◆ INFORMATION GIVEN
______

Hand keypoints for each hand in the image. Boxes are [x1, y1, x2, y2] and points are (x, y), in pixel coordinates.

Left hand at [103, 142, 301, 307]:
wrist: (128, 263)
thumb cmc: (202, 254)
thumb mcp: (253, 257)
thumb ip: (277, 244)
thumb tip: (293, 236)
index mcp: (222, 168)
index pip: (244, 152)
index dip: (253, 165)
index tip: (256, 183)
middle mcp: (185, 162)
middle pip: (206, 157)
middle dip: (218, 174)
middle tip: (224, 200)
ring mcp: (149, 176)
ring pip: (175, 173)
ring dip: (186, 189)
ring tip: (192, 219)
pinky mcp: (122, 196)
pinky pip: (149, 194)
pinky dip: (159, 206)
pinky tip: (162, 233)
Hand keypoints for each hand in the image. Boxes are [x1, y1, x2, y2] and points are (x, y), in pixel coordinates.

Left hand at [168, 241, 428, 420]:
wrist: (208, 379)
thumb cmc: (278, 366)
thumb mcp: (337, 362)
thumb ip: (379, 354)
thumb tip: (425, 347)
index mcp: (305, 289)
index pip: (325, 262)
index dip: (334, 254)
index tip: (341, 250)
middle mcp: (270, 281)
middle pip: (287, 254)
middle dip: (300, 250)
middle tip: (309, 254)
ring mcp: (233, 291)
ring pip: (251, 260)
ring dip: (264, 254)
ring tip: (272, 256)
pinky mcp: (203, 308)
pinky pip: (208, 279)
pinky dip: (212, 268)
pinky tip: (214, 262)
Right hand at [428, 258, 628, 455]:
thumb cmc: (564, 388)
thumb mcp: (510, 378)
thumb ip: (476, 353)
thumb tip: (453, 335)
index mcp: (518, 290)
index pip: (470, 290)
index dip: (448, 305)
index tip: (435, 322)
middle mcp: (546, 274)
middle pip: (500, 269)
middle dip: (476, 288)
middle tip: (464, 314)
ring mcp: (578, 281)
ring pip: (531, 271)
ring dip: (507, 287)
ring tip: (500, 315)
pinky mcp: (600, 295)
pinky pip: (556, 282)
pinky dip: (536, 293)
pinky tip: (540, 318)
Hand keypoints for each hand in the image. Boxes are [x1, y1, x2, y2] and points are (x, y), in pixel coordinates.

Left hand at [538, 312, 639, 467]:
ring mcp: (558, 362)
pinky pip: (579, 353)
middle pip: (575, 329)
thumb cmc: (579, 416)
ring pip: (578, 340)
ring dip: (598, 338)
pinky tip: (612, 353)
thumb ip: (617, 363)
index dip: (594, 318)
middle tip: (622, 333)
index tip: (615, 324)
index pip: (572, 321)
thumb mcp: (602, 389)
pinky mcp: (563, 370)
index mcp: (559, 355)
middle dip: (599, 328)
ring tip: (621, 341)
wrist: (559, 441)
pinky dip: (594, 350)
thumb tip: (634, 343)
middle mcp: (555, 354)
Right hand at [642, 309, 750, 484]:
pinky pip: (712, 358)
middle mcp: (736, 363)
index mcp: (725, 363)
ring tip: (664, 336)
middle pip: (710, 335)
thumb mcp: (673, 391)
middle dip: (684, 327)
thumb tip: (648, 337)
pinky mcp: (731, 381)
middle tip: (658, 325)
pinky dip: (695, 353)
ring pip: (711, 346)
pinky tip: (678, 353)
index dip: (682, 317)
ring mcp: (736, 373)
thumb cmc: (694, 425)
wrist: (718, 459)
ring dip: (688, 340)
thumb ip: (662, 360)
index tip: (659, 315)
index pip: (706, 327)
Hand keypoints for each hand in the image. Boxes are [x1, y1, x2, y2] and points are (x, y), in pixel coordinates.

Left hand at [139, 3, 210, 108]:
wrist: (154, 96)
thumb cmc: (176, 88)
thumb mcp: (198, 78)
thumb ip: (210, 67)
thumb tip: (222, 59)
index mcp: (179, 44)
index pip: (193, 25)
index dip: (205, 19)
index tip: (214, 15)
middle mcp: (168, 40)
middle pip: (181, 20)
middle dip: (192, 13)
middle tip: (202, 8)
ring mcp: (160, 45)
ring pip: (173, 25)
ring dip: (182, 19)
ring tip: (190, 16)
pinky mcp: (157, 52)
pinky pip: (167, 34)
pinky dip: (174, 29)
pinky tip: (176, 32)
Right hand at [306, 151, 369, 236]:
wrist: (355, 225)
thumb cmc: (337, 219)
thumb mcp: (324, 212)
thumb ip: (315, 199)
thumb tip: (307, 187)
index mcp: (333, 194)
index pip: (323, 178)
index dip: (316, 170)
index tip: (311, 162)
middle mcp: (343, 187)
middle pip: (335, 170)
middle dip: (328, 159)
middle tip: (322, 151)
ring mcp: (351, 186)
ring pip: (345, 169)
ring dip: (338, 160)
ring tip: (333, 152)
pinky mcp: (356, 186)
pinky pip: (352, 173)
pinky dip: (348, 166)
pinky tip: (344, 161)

______

◆ DESCRIPTION OF THE TASK
Copy each line of the entries in which the string "Left" is found.

◆ EXERCISE RESPONSE
Left hand at [103, 142, 301, 307]:
Left hand at [168, 241, 428, 420]:
Left hand at [538, 312, 639, 467]:
Left hand at [139, 3, 210, 108]:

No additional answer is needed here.